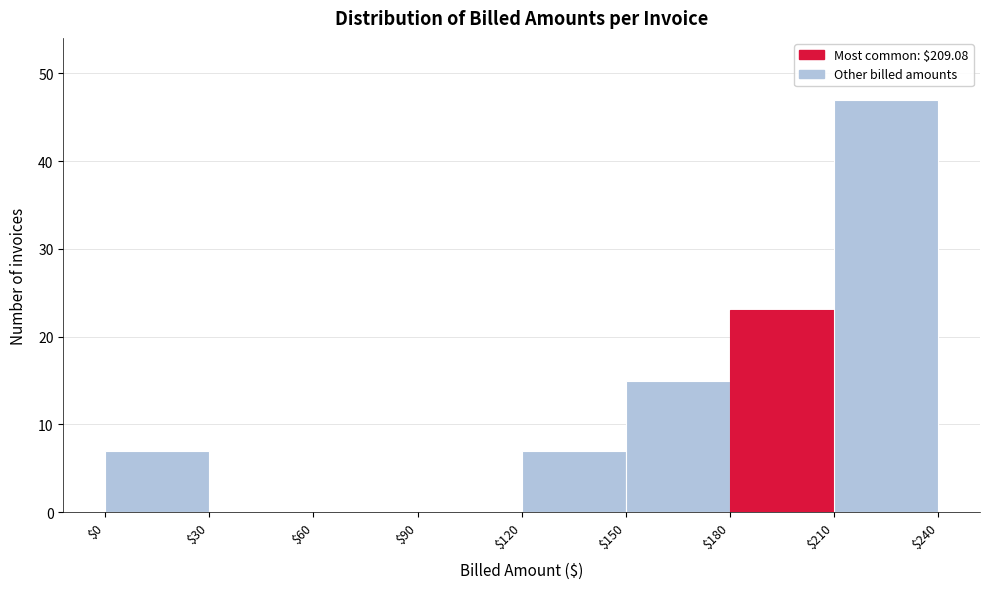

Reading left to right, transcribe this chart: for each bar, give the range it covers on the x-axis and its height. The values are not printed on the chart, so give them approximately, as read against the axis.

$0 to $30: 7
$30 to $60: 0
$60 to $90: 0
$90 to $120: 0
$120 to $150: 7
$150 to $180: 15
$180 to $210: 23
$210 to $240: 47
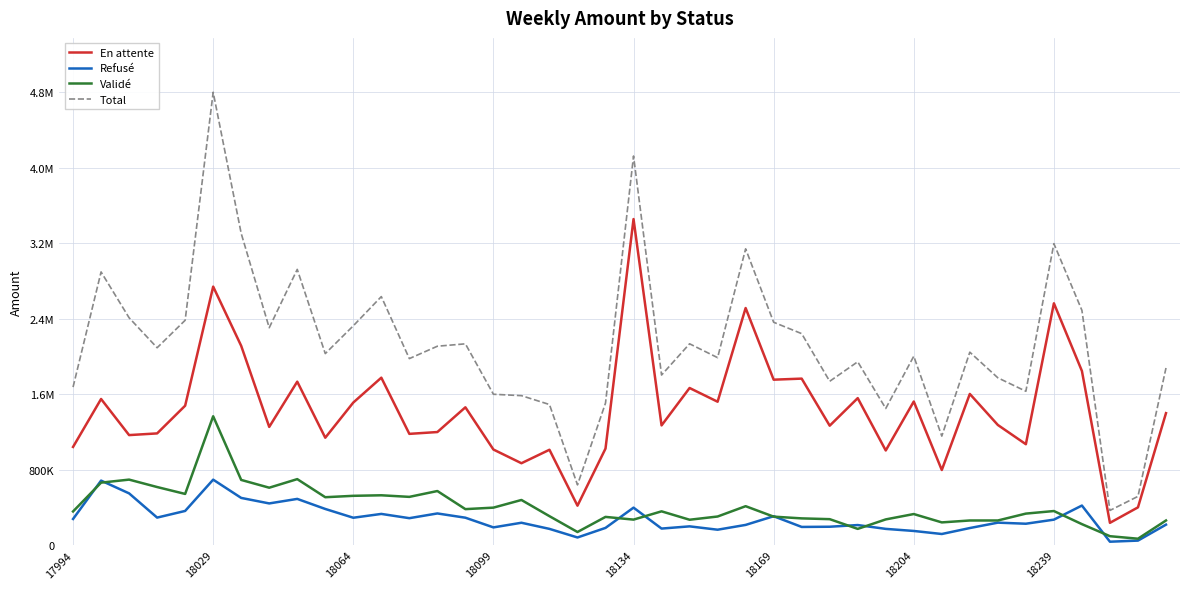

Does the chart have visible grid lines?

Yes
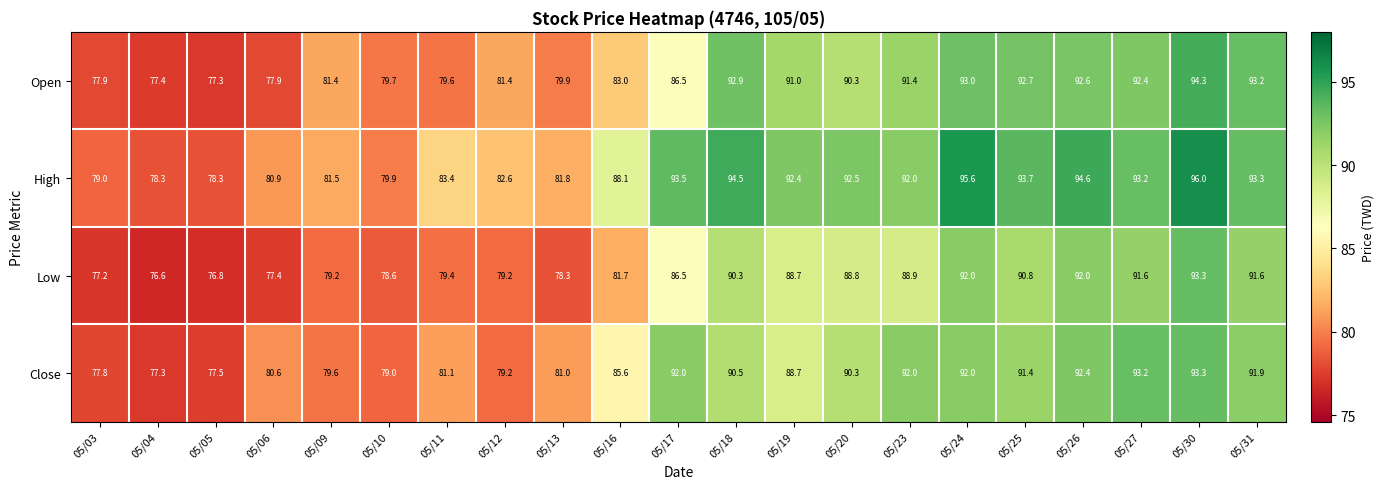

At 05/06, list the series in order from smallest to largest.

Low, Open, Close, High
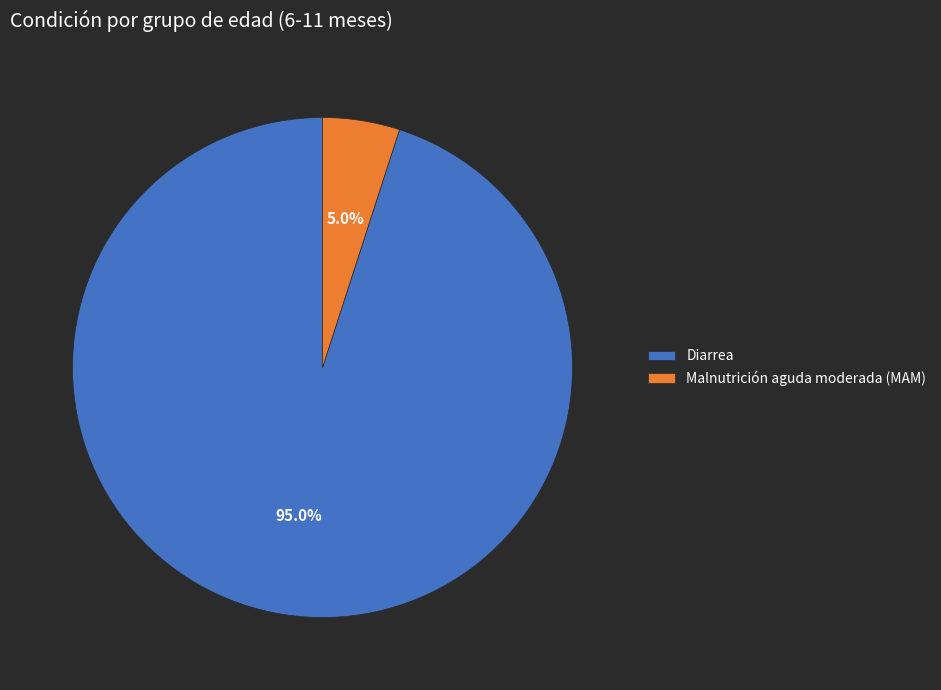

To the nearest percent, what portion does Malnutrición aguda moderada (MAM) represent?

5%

* * * * * * *

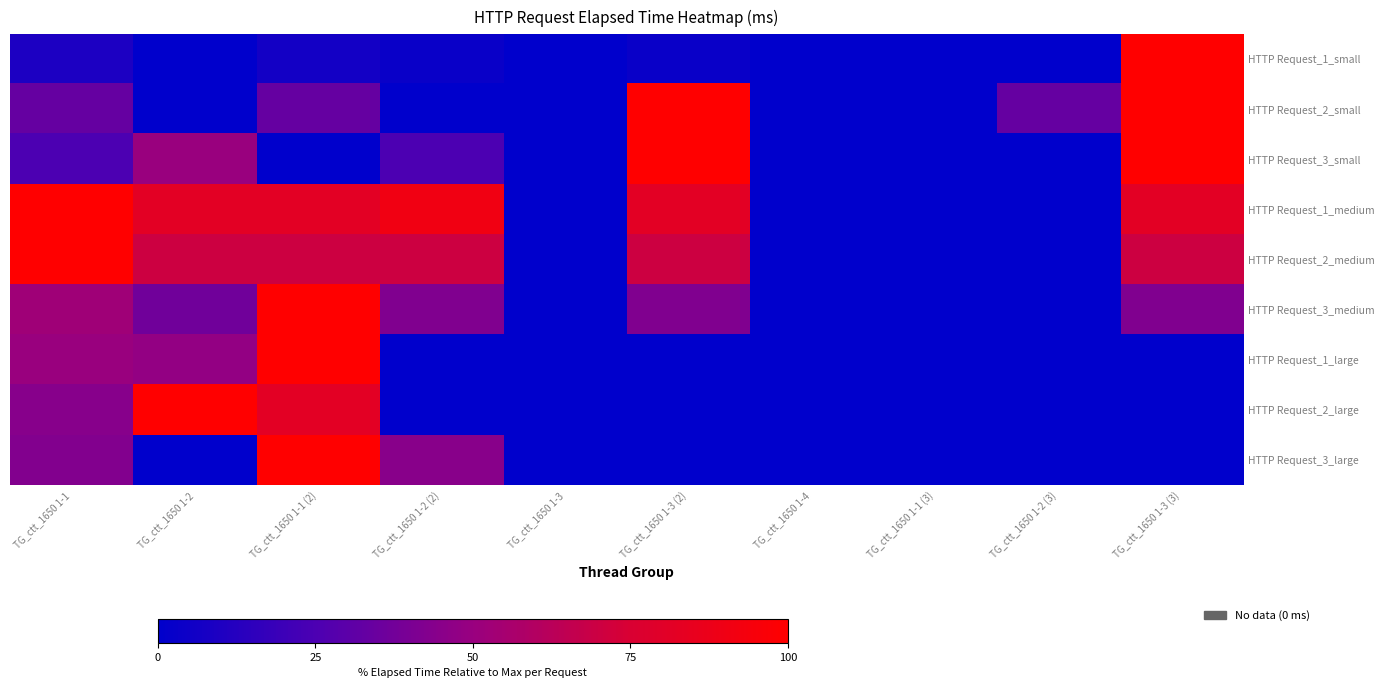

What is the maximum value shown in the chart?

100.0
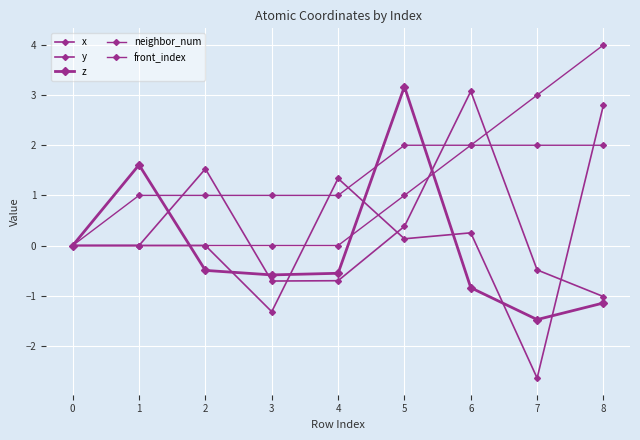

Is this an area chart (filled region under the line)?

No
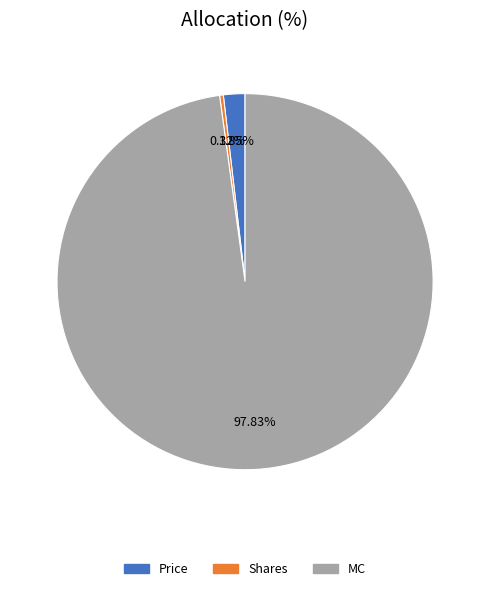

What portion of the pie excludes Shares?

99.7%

* * * * * * *

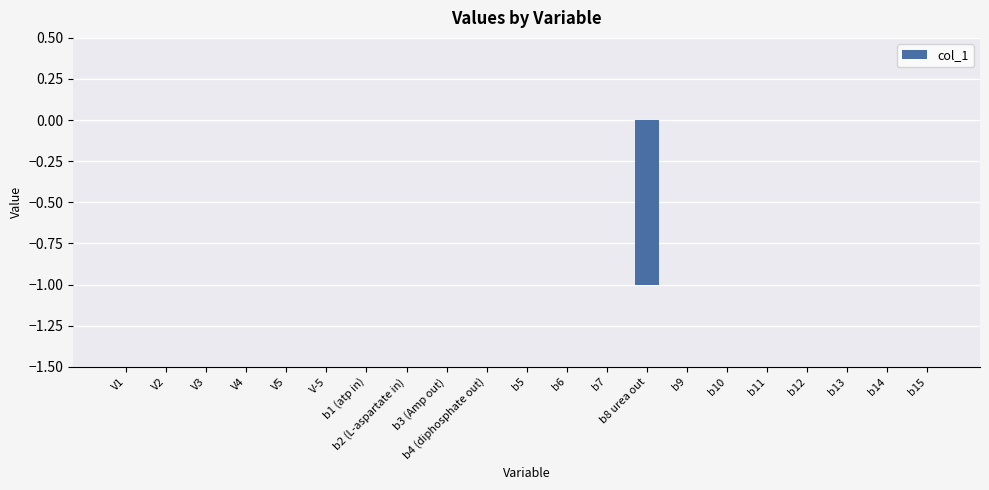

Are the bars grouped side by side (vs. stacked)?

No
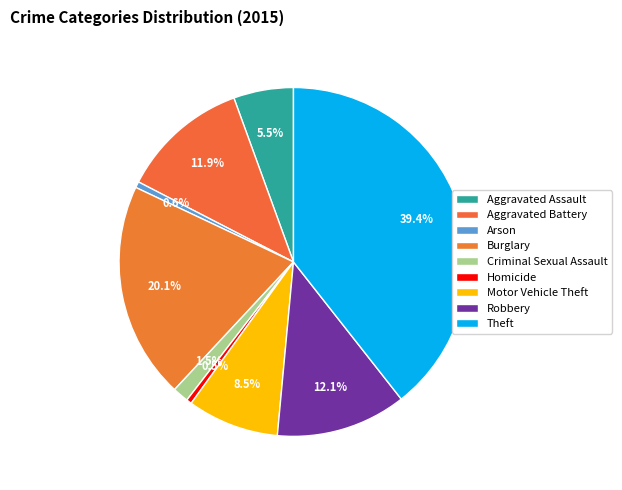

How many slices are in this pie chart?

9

* * * * * * *

Format the lines from the one containing "At 05/06, list" through the one containing "To the nearest", inclusive, as a numbered list. Skip blank lines, and leave the pictures out.

-- THE ANSWER --
1. At 05/06, list the series in order from smallest to largest.
2. Low, Open, Close, High
3. To the nearest percent, what portion does Malnutrición aguda moderada (MAM) represent?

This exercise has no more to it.